Who Pays Group Health Insurance Premiums?
Companies with fewer than fifty (50) full-time or full-time equivalent employees are not required by the Affordable Care Act to offer health insurance. However, many small employers wishing to attract long-term, talented employees will provide these benefits. There are other incentives available for offering health insurance as a small employer. For example, small businesses that offer health insurance and pay for a least half of the premium costs may be eligible for the Small Business Health Care Tax Credit if they have less than twenty-five (25) full-time employees earning an average salary of less than $53,000 (as of 2017 as this number changes annually).
Applicable Large Employers (ALE) are those that employ an average of at least fifty (50) full-time or full-time equivalent employees in the preceding calendar year. ALEs are required to provide health insurance for full-time employees that is “affordable” and provides “minimum value” to avoid paying penalties. To be considered “affordable,” the employee’s required contribution can be no more than 9.5 percent (as adjusted) of that employee’s household income. Therefore, the employer’s percentage of contribution must be enough to ensure that the coverage remains affordable for its employees as defined above. Typically, insurance companies require that employers cover at least half of the health insurance premiums for covered employees. Many employers understand the value of providing great benefits and will actually cover an even greater percentage of the premiums, with some even paying for spousal plans or family plans as well.
What are the Penalties For Not Offering Group Health Insurance?
The penalties for not offering Group Health Insurance to employees in accordance with the Employer Mandate or “Play or Pay” can be calculated as follows:
For 2018, ALEs that fail to offer coverage or offer coverage to less than 95 percent of their employees (and their dependents) will usually owe $193.33/per full-time employee (minus the first 30 employees) for each month that the employer fails to offer coverage so long as at least one full-time employee obtains coverage through the Health Insurance Marketplace and receives a subsidy.

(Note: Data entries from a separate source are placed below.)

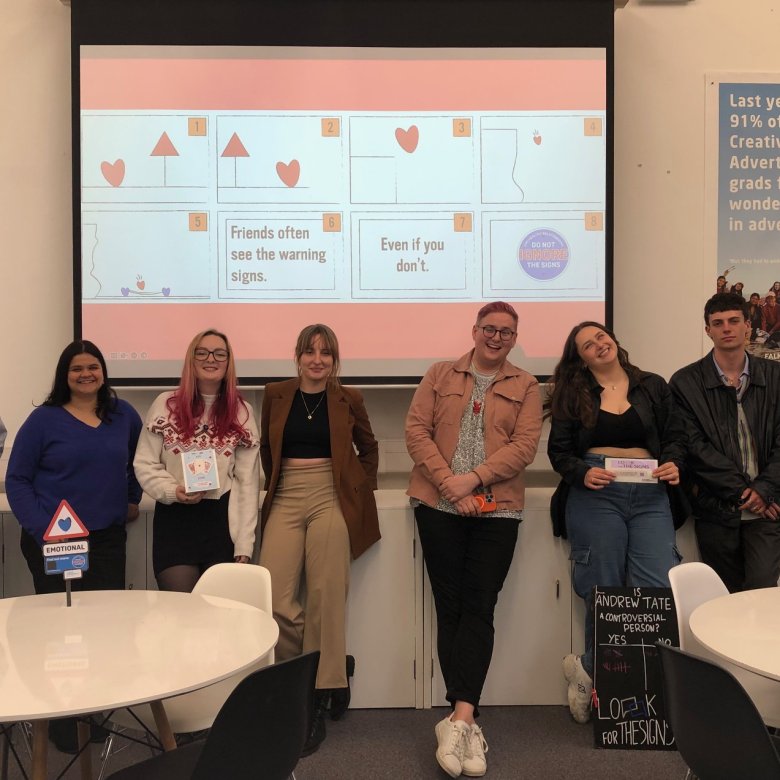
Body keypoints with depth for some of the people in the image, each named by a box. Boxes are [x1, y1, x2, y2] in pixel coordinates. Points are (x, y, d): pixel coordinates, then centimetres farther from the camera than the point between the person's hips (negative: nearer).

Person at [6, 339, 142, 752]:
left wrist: (133, 499, 17)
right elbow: (17, 480, -2)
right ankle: (61, 716, 14)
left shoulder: (123, 415, 7)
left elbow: (138, 459, 25)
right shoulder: (44, 420, -3)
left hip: (108, 539, 3)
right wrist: (41, 528, -13)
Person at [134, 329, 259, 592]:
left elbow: (248, 481, 2)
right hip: (174, 519, -1)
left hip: (223, 521, 1)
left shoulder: (241, 411, 5)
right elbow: (145, 464, 3)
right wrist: (172, 491, -15)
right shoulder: (166, 404, 3)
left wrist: (244, 542, -3)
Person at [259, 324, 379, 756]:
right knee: (274, 599, -8)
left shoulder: (348, 398, 5)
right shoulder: (275, 394, 9)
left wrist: (361, 490, 8)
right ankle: (328, 677, 14)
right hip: (286, 500, 2)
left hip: (332, 499, -2)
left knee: (325, 598, -3)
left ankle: (320, 694, 11)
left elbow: (369, 448, 17)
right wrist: (274, 486, 9)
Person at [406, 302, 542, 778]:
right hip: (439, 505, 1)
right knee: (450, 609, 3)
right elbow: (416, 431, 2)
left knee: (479, 610, -5)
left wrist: (475, 479, -16)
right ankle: (467, 722, 12)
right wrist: (448, 481, -11)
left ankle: (459, 719, -5)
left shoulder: (526, 387, 9)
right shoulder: (440, 376, 11)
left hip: (497, 510, 0)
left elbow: (524, 446, -3)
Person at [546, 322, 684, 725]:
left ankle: (590, 669, 7)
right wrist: (582, 472, -13)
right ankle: (595, 670, 24)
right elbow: (559, 450, 5)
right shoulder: (574, 395, 9)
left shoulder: (653, 387, 13)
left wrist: (673, 463, -5)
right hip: (595, 495, -2)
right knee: (604, 592, 2)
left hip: (650, 495, 2)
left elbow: (675, 436, 14)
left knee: (660, 589, -9)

For ALEs that offer coverage to at least 95 percent of full-time employees, but the coverage is not affordable or fails to meet minimum value, the employer will typically owe the lesser of the previous calculation (as if the employer did not offer coverage) or $290/per full-time employee that obtains coverage and receives a subsidy through the Health Insurance Marketplace for each month that the coverage is unaffordable or does not meet minimum value. It is important to note that the per employee penalty amount changes annually.